None. That's women's work.
Wait! Before you curse me, I'm just pointing out that the Norse didn't leave many records about childbirth. The men were not present during a child's birth and so it just wasn't written down. In fact, you'll find some sources that even go on to say that there is no Norse goddess of childbirth. I guess those little Viking buggers just popped out with ease.
Most sources claim that Frigg is the actual goddess of childbirth. What she does for this is rather a mystery. There doesn't seem to be any actual prayer or ritual or story or anything associated with this fact other than several sources list Frigg as queen, protector of marriage, weaver of clouds, and by the way goddess of childbirth. She also gets prophecy, but doesn't tell anyone what she knows.
About the only thing I found that would be associated with childbirth is Frigg's Grass, the name the Norse gave to a plant the English call Lady's Bedstraw. It was commonly given to women to chew during childbirth to ease the pain.
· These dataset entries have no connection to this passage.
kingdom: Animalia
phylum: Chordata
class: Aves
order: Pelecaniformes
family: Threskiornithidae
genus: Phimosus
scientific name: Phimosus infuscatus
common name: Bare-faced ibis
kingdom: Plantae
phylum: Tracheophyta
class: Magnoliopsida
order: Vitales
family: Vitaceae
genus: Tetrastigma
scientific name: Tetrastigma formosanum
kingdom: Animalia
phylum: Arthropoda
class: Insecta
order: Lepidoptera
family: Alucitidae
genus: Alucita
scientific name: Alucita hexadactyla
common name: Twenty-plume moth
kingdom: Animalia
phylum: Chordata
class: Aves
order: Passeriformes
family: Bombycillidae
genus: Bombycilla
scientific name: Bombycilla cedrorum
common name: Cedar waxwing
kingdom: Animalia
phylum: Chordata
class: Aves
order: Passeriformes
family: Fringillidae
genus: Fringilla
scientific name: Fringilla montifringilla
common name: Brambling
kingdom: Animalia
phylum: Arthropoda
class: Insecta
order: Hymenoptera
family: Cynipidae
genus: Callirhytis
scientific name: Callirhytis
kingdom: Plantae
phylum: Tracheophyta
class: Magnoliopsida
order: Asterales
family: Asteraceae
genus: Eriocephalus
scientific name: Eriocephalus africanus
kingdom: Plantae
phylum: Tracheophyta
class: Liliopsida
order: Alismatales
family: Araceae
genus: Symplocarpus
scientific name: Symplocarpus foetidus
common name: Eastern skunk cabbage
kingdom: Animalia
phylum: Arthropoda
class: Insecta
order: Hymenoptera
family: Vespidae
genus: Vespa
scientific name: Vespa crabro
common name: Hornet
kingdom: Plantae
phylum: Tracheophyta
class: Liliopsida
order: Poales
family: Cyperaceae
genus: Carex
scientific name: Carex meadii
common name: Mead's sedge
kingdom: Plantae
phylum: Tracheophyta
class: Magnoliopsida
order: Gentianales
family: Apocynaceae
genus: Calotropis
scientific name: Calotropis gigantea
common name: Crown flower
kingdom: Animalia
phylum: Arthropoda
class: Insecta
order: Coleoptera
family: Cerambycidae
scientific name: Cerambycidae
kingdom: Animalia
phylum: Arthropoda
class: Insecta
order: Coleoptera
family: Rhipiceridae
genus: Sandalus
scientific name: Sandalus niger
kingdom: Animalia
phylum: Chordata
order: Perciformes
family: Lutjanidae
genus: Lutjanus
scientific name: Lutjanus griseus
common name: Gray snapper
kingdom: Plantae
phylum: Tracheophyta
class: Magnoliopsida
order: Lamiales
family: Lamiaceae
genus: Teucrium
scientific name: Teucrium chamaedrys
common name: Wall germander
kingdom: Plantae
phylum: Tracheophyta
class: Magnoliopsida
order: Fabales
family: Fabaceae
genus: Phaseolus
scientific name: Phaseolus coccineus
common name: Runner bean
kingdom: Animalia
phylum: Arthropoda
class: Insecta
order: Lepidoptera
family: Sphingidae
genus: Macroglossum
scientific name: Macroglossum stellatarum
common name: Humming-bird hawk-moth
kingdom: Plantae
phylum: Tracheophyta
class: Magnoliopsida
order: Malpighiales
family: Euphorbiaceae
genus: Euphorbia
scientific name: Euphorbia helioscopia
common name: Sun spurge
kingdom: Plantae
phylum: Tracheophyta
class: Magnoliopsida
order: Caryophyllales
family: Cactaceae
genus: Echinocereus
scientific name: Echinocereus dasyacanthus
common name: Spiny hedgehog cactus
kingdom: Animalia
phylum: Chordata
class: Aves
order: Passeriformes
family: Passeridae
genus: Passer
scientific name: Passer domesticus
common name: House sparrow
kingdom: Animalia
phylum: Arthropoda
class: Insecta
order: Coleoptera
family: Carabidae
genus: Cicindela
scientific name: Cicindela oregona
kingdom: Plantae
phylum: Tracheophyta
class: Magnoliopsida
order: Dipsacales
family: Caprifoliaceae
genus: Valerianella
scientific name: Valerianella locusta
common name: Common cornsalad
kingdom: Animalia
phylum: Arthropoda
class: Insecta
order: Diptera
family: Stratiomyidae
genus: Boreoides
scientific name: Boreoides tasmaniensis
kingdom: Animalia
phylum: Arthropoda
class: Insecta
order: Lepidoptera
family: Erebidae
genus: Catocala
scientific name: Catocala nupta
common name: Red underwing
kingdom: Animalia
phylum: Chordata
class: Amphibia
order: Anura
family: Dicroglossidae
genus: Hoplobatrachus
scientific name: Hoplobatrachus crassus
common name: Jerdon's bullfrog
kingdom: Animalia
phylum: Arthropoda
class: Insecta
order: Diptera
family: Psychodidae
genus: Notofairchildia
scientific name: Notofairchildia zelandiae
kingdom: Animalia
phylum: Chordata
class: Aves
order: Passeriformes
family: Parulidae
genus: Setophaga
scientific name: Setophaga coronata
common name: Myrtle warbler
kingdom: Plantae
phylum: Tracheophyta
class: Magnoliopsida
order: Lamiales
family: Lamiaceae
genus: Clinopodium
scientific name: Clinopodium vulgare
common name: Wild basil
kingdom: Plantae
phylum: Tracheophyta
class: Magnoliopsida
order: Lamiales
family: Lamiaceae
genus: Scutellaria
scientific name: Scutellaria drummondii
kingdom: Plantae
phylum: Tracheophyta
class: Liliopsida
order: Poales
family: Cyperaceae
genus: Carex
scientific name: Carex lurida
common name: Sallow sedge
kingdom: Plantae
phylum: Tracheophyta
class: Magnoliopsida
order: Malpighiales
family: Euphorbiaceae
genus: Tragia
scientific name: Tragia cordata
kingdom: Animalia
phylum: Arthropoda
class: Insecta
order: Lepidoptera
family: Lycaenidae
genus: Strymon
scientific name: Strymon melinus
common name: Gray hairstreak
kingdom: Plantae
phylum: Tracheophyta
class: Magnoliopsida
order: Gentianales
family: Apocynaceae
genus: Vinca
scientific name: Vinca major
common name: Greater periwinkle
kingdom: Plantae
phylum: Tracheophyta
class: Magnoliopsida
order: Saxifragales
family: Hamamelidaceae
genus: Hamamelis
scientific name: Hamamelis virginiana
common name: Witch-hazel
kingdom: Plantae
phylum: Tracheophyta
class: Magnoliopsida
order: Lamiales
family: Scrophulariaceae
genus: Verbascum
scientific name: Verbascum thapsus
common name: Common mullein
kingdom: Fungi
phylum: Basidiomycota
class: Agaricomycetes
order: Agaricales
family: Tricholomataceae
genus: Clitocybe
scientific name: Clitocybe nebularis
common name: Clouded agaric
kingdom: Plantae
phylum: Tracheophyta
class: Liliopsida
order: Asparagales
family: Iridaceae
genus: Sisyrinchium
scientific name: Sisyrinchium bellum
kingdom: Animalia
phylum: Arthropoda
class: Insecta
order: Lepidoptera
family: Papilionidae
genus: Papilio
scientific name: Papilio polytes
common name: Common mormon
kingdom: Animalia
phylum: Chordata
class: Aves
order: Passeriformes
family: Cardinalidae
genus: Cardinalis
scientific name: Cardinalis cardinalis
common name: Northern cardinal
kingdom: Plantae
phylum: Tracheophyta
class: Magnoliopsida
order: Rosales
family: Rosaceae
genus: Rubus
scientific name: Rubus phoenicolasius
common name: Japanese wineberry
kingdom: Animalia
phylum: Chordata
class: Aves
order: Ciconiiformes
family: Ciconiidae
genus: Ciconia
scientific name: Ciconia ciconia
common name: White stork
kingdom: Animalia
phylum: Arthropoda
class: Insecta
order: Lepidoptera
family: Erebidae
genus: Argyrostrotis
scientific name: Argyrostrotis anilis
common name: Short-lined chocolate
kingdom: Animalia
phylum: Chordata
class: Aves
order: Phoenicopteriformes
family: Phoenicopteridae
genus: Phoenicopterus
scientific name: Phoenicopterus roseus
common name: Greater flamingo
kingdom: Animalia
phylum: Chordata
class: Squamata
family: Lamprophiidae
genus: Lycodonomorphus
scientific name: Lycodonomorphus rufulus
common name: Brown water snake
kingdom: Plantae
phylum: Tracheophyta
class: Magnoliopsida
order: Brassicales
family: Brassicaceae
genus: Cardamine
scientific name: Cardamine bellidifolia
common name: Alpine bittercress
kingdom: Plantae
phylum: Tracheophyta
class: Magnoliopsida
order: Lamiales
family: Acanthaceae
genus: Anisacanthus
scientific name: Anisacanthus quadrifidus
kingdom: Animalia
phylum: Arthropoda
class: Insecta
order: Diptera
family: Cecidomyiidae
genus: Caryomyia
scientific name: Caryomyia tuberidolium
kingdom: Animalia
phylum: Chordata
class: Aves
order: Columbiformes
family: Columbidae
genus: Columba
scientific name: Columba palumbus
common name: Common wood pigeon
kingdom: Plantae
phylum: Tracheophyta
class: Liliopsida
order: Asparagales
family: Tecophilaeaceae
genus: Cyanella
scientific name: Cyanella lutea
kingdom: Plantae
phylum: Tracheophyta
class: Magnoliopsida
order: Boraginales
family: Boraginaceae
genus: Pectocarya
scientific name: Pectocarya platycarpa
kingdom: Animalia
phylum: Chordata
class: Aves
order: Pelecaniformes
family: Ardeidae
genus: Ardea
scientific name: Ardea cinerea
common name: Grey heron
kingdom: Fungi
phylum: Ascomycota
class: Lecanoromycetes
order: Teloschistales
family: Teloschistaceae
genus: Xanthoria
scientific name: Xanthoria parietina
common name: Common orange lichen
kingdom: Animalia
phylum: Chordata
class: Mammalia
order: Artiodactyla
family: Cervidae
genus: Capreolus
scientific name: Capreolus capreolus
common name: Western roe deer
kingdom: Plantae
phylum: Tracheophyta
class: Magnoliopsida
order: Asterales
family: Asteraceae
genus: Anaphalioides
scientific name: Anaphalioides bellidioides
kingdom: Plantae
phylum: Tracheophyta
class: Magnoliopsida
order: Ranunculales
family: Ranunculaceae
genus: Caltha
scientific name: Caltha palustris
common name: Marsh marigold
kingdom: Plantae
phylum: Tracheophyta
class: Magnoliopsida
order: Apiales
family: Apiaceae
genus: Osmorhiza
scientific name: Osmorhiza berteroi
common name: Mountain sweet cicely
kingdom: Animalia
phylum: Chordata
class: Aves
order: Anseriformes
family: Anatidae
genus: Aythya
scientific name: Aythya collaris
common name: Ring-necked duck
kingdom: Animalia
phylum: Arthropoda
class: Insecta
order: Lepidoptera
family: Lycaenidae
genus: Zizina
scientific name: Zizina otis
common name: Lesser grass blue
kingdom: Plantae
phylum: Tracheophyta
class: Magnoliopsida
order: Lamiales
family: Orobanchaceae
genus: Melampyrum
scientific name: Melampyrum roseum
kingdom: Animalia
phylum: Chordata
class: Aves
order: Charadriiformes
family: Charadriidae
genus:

So, those Norse women were just plain tough. No need for a lot of prayer. They literally squatted on their knees, threw out a few runes, and just had the baby (see Viking Lady for more details). I don't think I'll suggest this to my wife, however. I love her and all, but I don't think she is as tough as one of them. Or, more correctly, I don't wish to have this computer shoved somewhere just for me suggesting that she suck it up and be like the Vikings.